● Data supplied
* * * * * * *
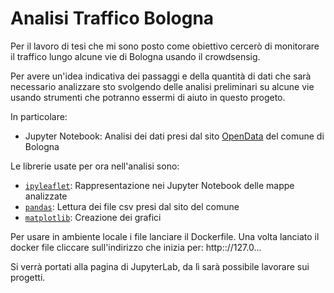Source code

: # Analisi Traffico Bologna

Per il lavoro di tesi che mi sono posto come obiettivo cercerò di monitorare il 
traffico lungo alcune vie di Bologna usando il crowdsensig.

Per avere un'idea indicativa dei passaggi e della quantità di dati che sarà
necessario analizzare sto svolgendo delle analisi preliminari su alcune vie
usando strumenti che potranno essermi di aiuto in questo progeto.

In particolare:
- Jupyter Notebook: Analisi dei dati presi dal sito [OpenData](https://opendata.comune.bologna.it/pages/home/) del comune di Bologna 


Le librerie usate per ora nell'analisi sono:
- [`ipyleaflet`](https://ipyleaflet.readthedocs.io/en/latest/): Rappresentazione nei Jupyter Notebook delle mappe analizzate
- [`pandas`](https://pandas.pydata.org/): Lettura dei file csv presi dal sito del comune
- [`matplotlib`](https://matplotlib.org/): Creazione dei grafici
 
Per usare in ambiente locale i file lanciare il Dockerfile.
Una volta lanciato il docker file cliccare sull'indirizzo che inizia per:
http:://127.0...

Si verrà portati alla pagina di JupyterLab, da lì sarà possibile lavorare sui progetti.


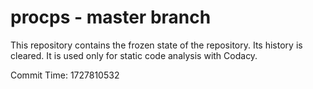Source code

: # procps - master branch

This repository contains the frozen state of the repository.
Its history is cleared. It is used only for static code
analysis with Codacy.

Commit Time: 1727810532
* * * * * * *
Please determine how many lines of the listing above include the word "delle" and state only that number.

● Exercise answer
2